Source passage:
# # # # # # #

Tēnā koutou katoa.
Firstly, thank you to all the work staff at Auckland Transport (AT) have undertaken to help the region recover from the devastating Auckland anniversary weekend floods, as well as Cyclone Gabrielle. We clearly have a huge task clearing slips, rebuilding roads and bridges to reconnect communities across Auckland.
In December, I sent the AT Board Chair my Letter of Expectation for Auckland Transport. This lays out my priorities for Auckland Transport for the coming year.
Firstly, I must remind you of the budget situation we are facing. Auckland Council faces a budget shortfall of $295 million. I’ve asked AT to make savings of $25 million, without making further cuts to public transport services that Aucklanders rely on.
In addition, the Expenditure Control and Procurement Committee has been asked to identify a further $7.5m in savings from AT, and I trust you will work constructively with Chair Maurice Williamson to find these savings.
This is a tough ask I know and will require hard choices, but households across Auckland are facing tough choices as interest rates rises, and council and our CCO’s must do the same.
Some of these savings will come from implementation of shared services across the council group, which AT needs to accelerate progress on.
My Letter of Expectation lays out my 7 key priorities for Auckland Transport.

# # # # # # #

Extracted entries:
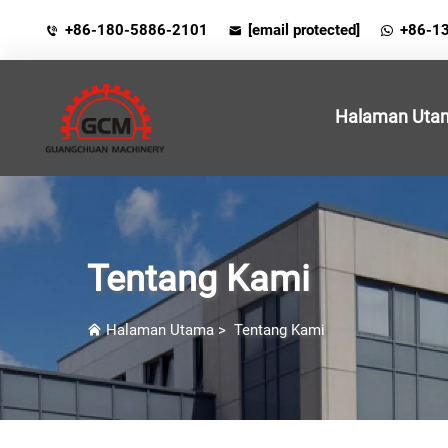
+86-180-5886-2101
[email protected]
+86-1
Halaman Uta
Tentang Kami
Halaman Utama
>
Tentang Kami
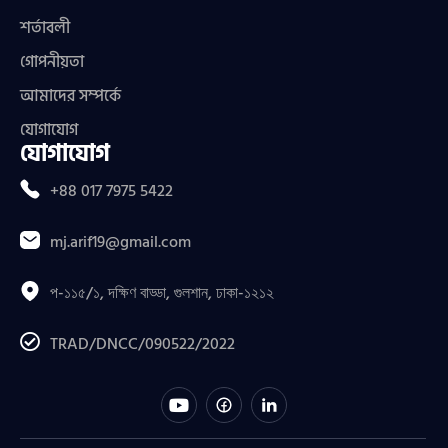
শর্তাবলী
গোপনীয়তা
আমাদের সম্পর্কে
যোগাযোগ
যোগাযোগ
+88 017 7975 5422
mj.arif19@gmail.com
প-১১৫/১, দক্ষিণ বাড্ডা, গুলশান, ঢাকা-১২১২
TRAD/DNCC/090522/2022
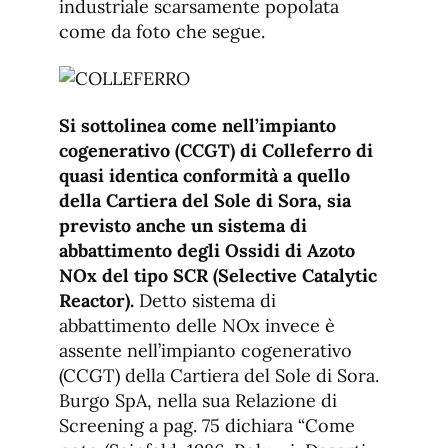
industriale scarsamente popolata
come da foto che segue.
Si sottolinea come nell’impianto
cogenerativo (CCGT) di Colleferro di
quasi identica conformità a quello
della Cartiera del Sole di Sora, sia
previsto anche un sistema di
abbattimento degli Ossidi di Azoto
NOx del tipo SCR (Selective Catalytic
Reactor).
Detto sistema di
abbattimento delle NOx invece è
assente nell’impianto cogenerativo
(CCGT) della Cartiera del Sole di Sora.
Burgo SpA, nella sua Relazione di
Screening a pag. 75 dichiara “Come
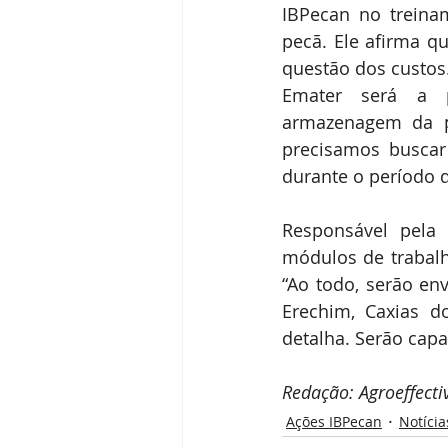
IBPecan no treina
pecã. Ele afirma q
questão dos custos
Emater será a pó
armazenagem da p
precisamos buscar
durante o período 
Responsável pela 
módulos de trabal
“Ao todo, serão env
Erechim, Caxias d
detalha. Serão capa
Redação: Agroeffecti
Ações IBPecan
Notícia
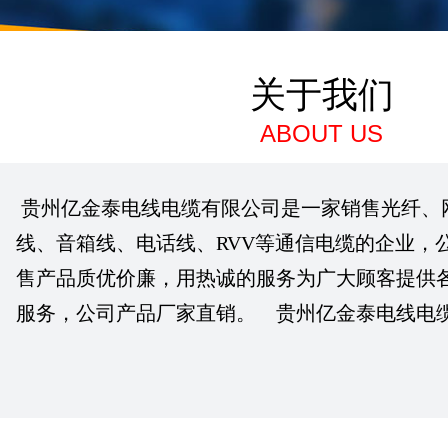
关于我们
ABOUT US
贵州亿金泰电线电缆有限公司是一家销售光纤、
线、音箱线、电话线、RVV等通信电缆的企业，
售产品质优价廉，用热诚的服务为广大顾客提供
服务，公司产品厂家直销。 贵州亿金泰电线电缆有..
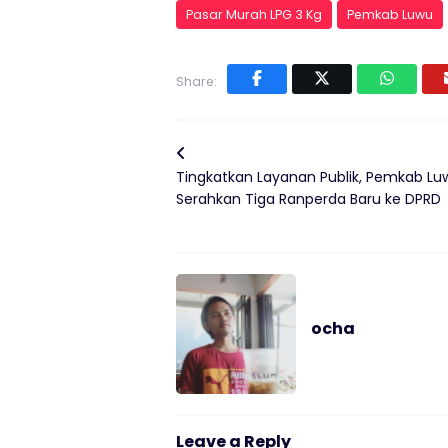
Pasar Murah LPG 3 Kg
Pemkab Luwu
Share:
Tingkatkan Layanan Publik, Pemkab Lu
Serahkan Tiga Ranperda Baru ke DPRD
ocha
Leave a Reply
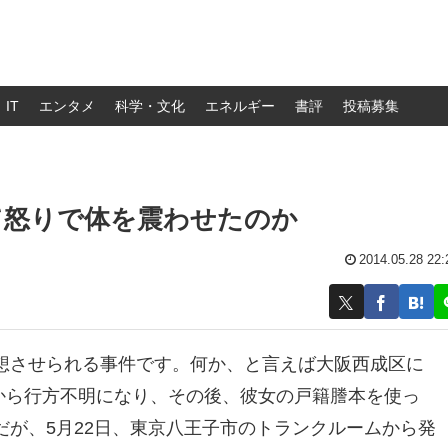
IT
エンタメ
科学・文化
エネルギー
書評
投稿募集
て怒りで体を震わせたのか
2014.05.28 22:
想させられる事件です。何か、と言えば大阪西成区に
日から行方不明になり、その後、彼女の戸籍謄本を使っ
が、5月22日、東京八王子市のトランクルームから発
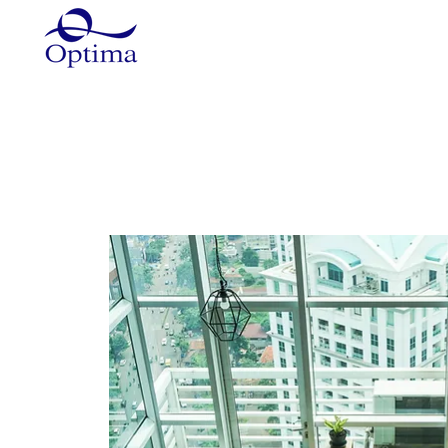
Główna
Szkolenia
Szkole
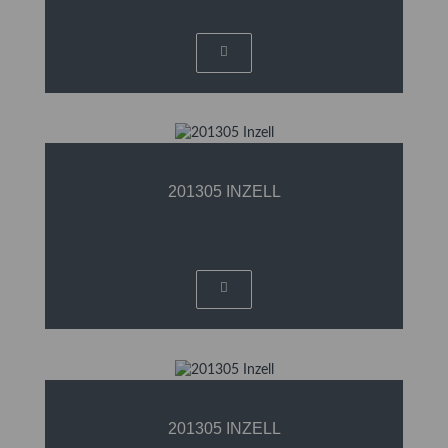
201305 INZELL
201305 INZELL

# # # # # # #

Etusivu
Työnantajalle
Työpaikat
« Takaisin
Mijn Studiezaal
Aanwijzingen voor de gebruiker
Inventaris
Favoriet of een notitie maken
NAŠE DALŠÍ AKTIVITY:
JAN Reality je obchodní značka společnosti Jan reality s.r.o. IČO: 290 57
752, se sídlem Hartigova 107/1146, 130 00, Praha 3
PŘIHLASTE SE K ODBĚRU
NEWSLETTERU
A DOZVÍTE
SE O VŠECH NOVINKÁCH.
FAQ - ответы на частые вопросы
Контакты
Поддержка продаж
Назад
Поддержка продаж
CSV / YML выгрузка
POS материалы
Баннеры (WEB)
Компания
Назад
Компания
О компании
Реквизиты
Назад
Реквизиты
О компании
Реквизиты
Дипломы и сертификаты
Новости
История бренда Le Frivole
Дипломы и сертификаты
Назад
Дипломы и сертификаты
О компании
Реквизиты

# # # # # # #

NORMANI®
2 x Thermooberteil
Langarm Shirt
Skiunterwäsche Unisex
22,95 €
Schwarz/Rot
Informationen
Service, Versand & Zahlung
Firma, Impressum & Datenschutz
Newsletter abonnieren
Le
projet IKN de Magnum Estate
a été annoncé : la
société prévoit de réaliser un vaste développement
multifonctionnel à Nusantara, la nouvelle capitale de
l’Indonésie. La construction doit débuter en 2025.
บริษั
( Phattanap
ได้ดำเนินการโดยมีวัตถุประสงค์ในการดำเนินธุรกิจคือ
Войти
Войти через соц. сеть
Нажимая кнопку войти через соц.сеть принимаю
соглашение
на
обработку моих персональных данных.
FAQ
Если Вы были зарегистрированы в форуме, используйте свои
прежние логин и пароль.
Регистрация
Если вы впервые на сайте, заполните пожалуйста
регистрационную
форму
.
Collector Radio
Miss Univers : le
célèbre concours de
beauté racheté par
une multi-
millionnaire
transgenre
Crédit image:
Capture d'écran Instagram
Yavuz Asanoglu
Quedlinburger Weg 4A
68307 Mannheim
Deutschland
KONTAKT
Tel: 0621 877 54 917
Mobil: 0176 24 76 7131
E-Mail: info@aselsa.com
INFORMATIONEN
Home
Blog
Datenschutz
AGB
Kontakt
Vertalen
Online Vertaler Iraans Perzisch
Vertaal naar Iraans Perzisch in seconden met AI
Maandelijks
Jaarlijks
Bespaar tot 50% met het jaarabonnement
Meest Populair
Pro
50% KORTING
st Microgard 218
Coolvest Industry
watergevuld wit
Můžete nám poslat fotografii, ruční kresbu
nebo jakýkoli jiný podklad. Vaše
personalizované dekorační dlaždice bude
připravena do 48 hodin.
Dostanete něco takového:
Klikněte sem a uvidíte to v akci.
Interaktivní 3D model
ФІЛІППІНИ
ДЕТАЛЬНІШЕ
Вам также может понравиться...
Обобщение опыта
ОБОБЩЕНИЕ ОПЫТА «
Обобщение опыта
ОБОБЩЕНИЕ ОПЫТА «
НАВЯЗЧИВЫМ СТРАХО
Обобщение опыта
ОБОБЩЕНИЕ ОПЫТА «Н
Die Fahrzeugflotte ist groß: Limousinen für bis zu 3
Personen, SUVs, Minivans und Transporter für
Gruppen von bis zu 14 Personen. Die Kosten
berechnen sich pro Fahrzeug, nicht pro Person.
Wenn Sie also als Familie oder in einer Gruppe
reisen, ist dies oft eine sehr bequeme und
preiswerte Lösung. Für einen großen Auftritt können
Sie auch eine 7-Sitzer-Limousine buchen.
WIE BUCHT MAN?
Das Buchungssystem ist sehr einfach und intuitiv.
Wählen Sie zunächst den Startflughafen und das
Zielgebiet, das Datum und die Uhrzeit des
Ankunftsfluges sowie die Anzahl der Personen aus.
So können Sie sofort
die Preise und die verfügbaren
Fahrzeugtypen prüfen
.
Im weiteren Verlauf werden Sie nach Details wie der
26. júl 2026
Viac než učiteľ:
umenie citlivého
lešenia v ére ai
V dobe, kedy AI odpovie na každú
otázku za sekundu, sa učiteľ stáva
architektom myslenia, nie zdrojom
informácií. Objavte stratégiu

# # # # # # #

Task set:
A. In the Auckland Transport message, how much in savings has AT been asked to make without further cuts to public transport services?
B. Continue the Auckland Transport message from its final sentence.

Response list:
A. $25 million.

B.
First, and most fundamentally, I am seeking a fundamental change of approach from AT. The organisation currently suffers from a serious democratic deficit and needs to regain social licence for its activities. AT needs to deeply understand and respond to what matters most to Aucklanders in transport.
Aucklanders want faster and more reliable journeys around our, city and this is what AT must focus on. If we want to get people using public transport, then the best way to do this is offer faster bus services.
AT must significantly improve communication about the transport system, especially in relation to public transport. Too often passengers are left in the dark when delays happen or receive partial information.
Fixing Auckland’s transport system does not begin with large-scale investment in new infrastructure. Well ahead of that, we must do a much better job of managing the infrastructure assets we already have and the public transport services we operate. This is a question of necessity, given the economic and fiscal pressure we are under as Council.
AT must work to achieve significant gains in network performance through smaller-scale improvements to the arterial road network, sensibly using technology like dynamic lanes and transponders on buses, as well as bus lanes and re-configuration of congested intersections. These must be prioritised as part of a sped-up network optimisation programme, designed to improve travel-times for all transport modes.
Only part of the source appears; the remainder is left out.